(Written task): Read the data below line by line and copy each one with "very" in it.

(Saved entries):

++++++++++

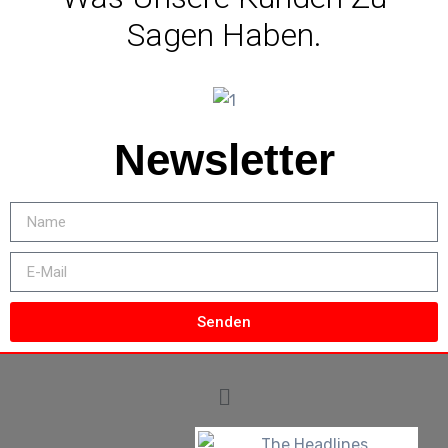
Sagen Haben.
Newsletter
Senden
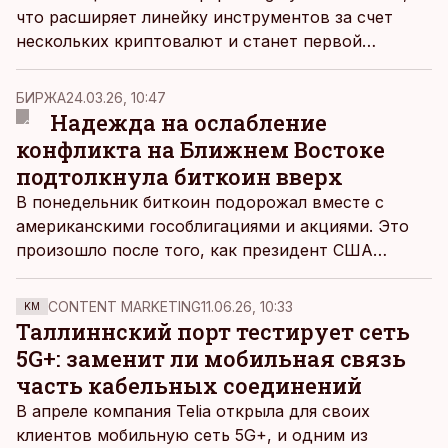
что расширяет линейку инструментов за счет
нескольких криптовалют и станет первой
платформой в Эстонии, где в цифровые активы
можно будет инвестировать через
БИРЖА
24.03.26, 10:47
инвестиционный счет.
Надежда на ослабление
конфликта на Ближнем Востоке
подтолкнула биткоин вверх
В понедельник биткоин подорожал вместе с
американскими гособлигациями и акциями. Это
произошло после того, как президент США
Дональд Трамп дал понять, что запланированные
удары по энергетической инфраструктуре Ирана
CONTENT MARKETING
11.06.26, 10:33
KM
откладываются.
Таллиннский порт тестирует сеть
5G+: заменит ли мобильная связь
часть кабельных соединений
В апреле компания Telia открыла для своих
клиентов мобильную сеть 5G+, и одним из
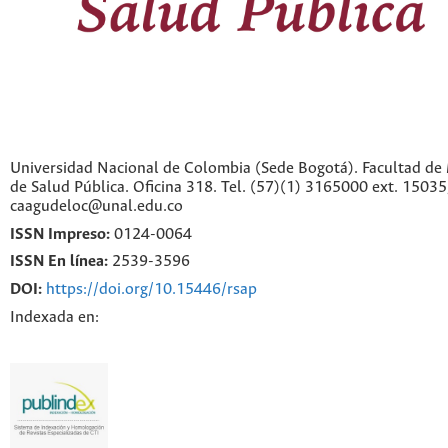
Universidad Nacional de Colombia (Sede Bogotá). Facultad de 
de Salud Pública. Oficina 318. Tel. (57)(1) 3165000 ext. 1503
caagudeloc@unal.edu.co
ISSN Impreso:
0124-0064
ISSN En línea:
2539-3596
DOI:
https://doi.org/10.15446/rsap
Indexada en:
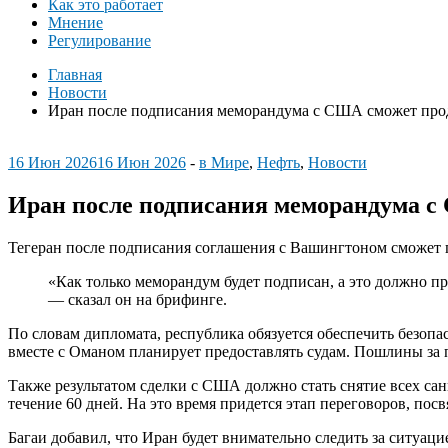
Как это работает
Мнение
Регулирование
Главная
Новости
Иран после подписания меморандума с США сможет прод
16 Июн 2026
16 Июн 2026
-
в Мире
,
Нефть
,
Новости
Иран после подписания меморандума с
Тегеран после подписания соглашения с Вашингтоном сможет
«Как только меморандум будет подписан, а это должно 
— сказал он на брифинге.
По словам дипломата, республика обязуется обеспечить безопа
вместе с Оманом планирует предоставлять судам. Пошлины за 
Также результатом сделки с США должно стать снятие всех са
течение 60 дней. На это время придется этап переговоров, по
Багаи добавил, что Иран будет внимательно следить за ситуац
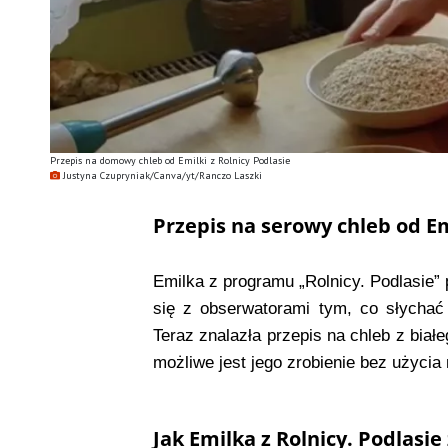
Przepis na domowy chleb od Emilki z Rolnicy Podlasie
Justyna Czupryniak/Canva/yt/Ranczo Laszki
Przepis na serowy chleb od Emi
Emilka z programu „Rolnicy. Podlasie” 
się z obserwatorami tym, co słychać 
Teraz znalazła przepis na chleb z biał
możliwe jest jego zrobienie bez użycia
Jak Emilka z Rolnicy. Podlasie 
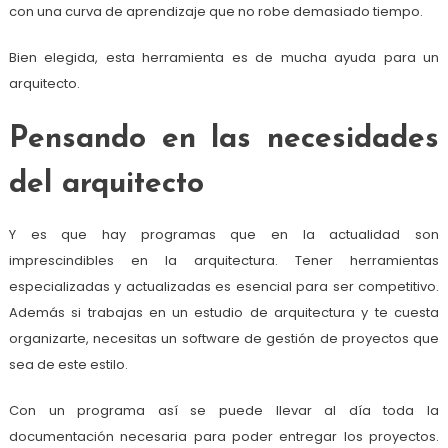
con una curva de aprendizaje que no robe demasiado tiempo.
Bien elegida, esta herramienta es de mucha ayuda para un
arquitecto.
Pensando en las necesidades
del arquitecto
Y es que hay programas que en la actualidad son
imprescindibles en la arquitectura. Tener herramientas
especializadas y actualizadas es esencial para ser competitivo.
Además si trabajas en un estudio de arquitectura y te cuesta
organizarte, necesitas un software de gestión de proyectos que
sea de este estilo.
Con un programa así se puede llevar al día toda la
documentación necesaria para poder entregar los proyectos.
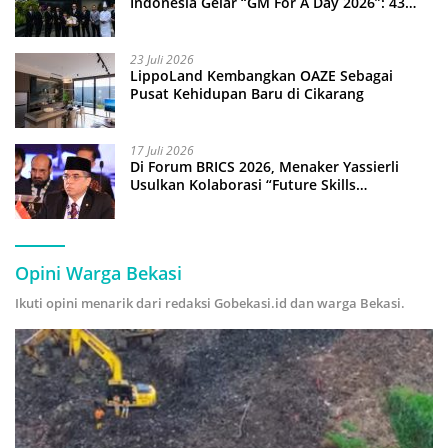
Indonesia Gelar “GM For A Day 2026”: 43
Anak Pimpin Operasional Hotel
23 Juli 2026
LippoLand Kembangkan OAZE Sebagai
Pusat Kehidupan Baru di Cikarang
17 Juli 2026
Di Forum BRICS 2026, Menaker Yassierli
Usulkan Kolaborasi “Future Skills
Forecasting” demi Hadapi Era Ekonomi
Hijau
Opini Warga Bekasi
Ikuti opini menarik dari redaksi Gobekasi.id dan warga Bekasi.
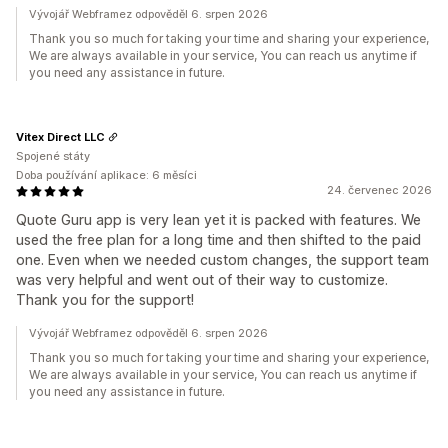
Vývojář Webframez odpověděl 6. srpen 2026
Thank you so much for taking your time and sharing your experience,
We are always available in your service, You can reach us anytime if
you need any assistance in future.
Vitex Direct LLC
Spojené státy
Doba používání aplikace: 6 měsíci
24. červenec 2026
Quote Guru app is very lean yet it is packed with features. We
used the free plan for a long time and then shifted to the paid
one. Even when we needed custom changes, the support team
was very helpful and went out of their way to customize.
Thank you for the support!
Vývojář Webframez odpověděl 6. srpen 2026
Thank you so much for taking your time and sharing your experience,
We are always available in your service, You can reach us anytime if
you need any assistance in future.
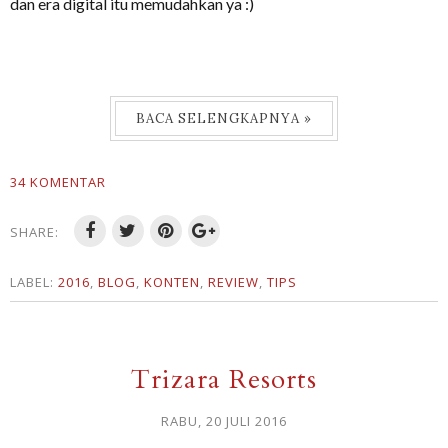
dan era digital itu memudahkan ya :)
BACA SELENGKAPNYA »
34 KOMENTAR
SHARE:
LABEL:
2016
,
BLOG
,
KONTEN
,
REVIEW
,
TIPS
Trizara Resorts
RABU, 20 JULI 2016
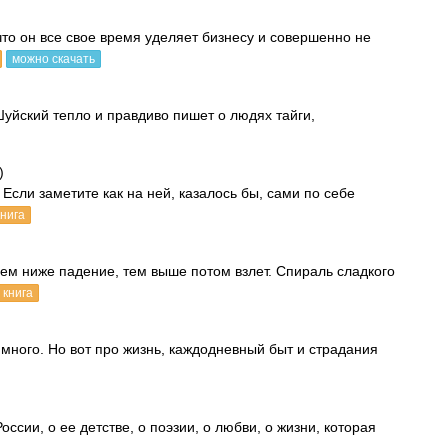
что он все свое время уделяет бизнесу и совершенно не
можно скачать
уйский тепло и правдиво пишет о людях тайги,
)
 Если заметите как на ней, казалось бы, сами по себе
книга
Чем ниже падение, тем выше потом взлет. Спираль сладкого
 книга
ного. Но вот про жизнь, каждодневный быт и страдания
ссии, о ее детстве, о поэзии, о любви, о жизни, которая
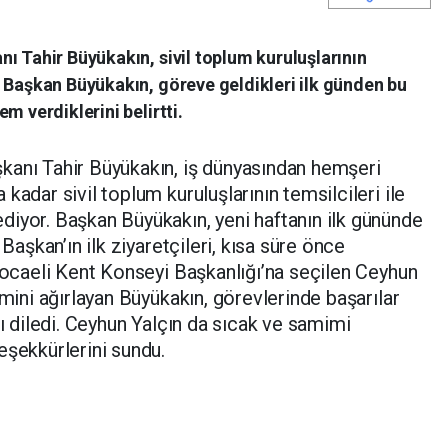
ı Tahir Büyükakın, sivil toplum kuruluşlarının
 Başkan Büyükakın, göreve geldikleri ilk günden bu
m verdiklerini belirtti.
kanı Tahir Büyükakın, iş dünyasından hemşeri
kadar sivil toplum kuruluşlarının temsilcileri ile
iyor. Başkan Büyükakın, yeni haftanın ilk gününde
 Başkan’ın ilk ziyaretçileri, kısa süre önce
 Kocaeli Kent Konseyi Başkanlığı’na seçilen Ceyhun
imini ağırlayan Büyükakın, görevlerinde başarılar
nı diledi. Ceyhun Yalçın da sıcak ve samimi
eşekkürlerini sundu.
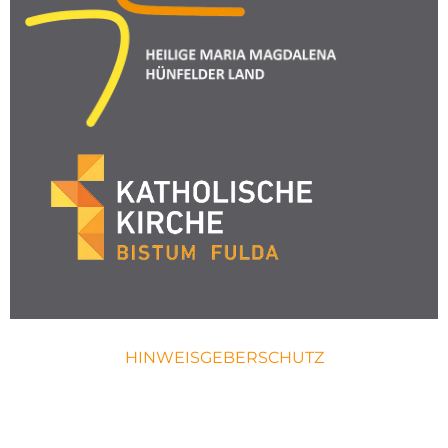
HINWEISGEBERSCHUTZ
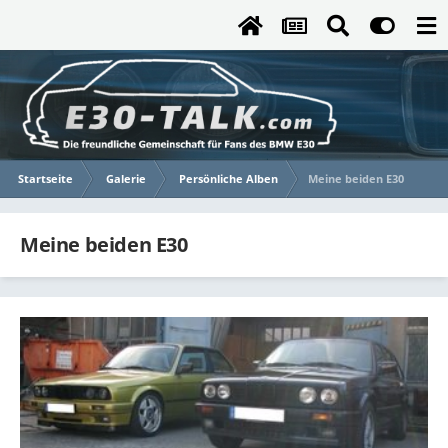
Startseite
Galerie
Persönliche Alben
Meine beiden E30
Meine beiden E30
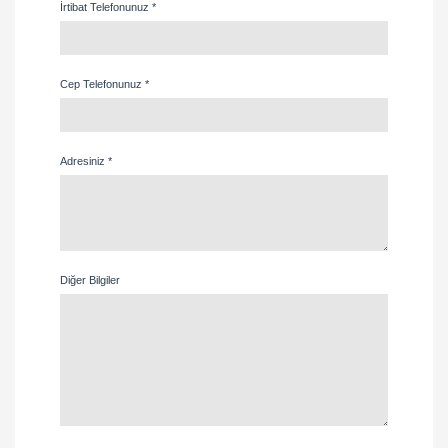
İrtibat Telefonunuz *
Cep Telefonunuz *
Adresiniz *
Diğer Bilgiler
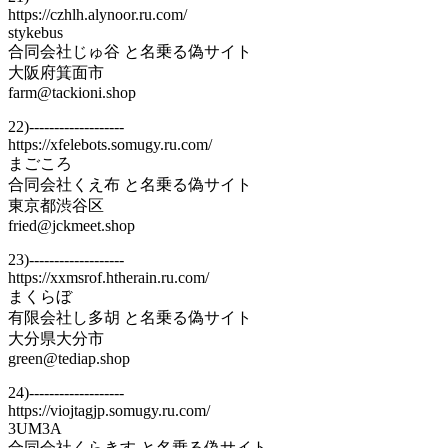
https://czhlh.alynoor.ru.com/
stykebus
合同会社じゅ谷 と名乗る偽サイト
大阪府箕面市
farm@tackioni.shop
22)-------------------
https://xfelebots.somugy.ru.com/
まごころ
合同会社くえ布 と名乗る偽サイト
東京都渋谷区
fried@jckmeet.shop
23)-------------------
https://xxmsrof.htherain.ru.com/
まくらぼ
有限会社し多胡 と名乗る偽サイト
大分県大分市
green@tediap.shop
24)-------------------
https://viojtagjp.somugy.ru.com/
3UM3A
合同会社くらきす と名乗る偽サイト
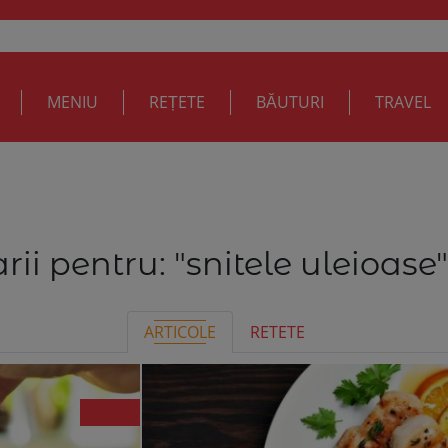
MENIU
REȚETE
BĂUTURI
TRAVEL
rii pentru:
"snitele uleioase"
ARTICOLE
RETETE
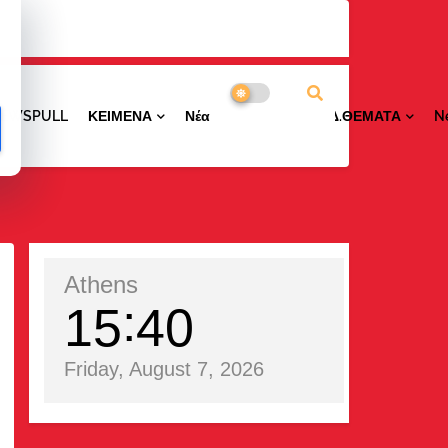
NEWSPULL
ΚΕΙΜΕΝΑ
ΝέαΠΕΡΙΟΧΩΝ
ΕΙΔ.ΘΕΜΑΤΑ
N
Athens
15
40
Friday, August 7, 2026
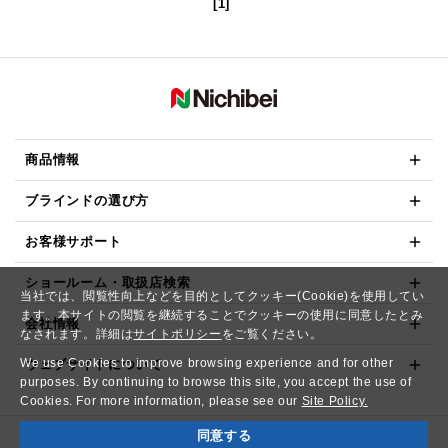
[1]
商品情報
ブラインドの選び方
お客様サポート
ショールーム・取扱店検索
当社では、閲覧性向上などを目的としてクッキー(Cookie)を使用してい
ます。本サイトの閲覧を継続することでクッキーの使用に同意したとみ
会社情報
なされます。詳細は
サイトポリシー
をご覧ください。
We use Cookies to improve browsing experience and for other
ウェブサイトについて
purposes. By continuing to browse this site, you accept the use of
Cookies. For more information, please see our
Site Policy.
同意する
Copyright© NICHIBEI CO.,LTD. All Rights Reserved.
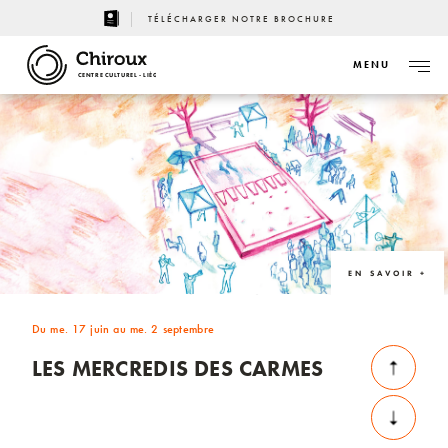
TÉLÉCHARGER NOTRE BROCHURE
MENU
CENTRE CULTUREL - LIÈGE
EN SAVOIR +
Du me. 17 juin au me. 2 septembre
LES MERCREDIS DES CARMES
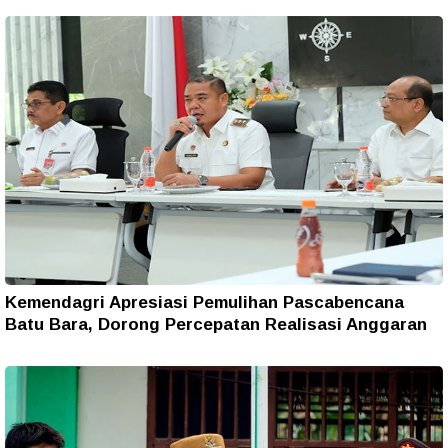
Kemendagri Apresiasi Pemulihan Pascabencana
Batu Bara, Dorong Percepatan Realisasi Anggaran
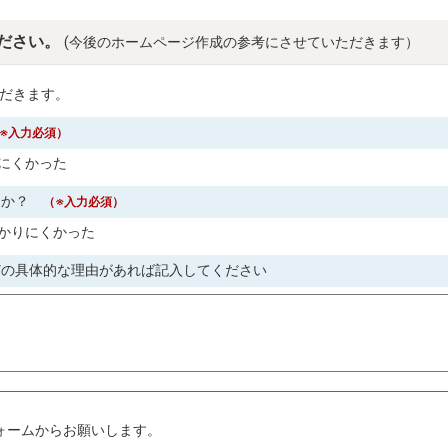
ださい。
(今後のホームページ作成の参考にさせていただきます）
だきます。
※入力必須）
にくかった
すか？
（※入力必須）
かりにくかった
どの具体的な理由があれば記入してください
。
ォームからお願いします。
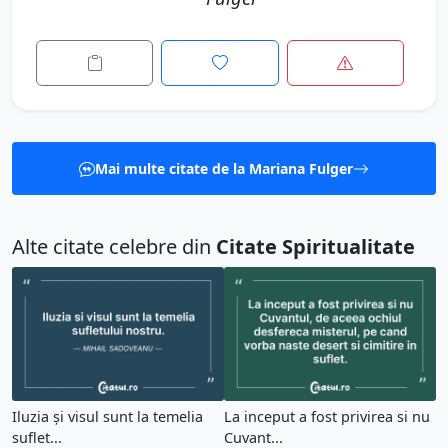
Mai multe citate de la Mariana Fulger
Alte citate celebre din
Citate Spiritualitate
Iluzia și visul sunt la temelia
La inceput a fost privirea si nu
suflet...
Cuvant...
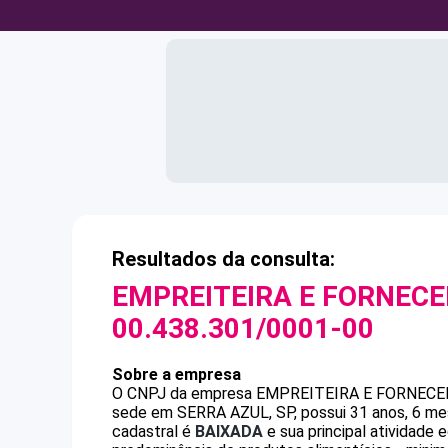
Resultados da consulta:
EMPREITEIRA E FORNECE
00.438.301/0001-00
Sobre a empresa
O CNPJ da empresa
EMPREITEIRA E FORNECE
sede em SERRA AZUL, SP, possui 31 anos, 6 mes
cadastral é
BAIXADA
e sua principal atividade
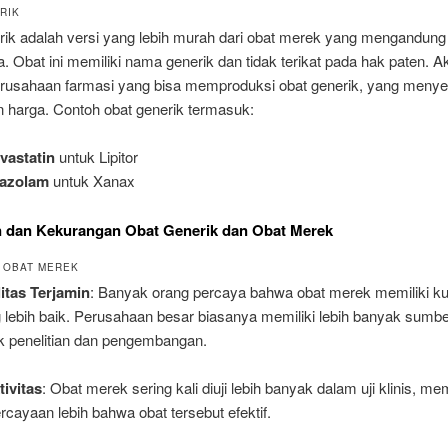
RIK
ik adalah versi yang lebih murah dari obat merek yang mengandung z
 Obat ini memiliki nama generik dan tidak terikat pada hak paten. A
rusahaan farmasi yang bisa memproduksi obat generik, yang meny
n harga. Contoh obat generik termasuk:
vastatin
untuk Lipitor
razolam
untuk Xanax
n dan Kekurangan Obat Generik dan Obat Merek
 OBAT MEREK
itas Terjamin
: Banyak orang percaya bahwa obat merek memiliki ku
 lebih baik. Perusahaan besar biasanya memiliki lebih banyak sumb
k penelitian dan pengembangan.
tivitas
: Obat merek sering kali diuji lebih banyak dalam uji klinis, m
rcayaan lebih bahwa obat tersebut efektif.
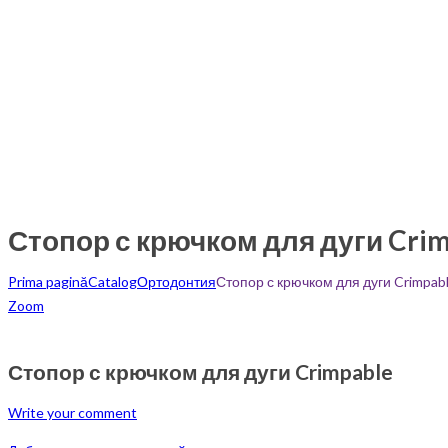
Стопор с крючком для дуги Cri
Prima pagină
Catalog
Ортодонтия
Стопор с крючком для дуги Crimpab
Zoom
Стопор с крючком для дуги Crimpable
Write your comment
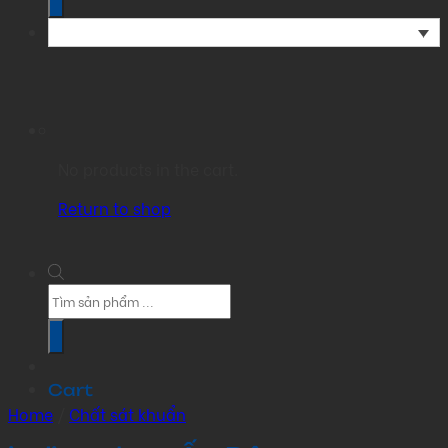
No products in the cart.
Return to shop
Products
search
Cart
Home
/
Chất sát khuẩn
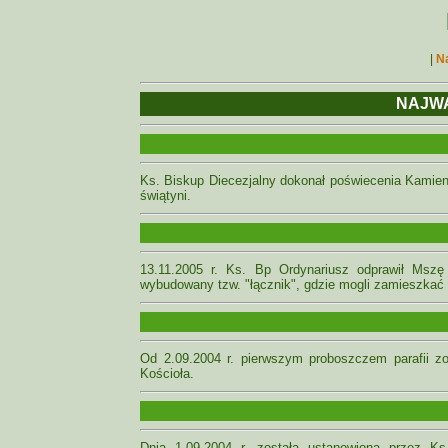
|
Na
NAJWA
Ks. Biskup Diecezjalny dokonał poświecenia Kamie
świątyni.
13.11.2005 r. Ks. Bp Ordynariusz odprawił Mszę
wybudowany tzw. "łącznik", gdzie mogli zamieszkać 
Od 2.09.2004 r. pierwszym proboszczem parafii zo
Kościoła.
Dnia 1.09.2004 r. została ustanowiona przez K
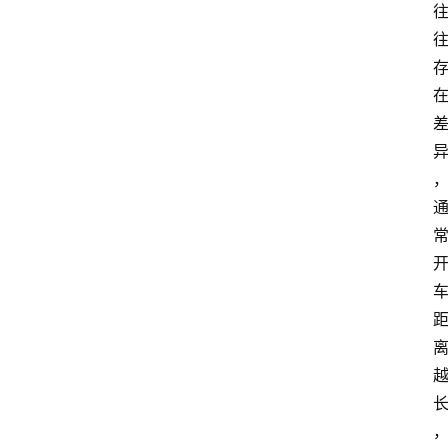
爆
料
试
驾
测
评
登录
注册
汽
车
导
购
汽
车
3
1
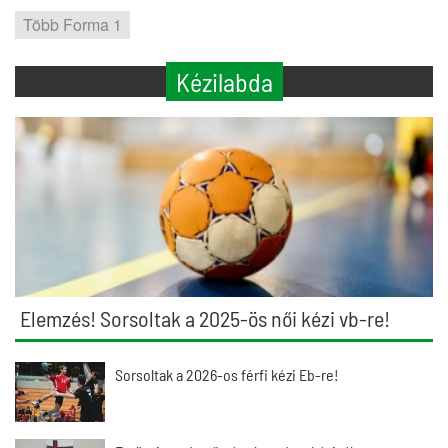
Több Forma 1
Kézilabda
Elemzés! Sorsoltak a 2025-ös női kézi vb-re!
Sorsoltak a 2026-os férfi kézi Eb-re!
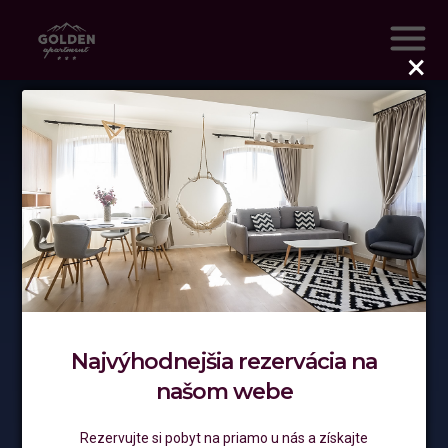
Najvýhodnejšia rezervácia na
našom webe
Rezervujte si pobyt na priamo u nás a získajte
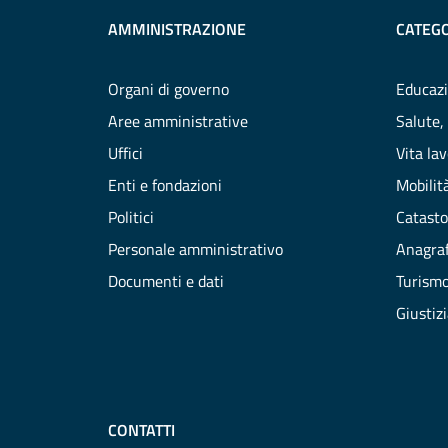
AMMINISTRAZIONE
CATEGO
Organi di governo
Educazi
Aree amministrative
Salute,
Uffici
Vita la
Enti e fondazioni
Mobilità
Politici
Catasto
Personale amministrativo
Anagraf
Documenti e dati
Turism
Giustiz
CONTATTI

++++++++++

(Result):
Quote Guru app is very lean yet it is packed with features. We
was very helpful and went out of their way to customize.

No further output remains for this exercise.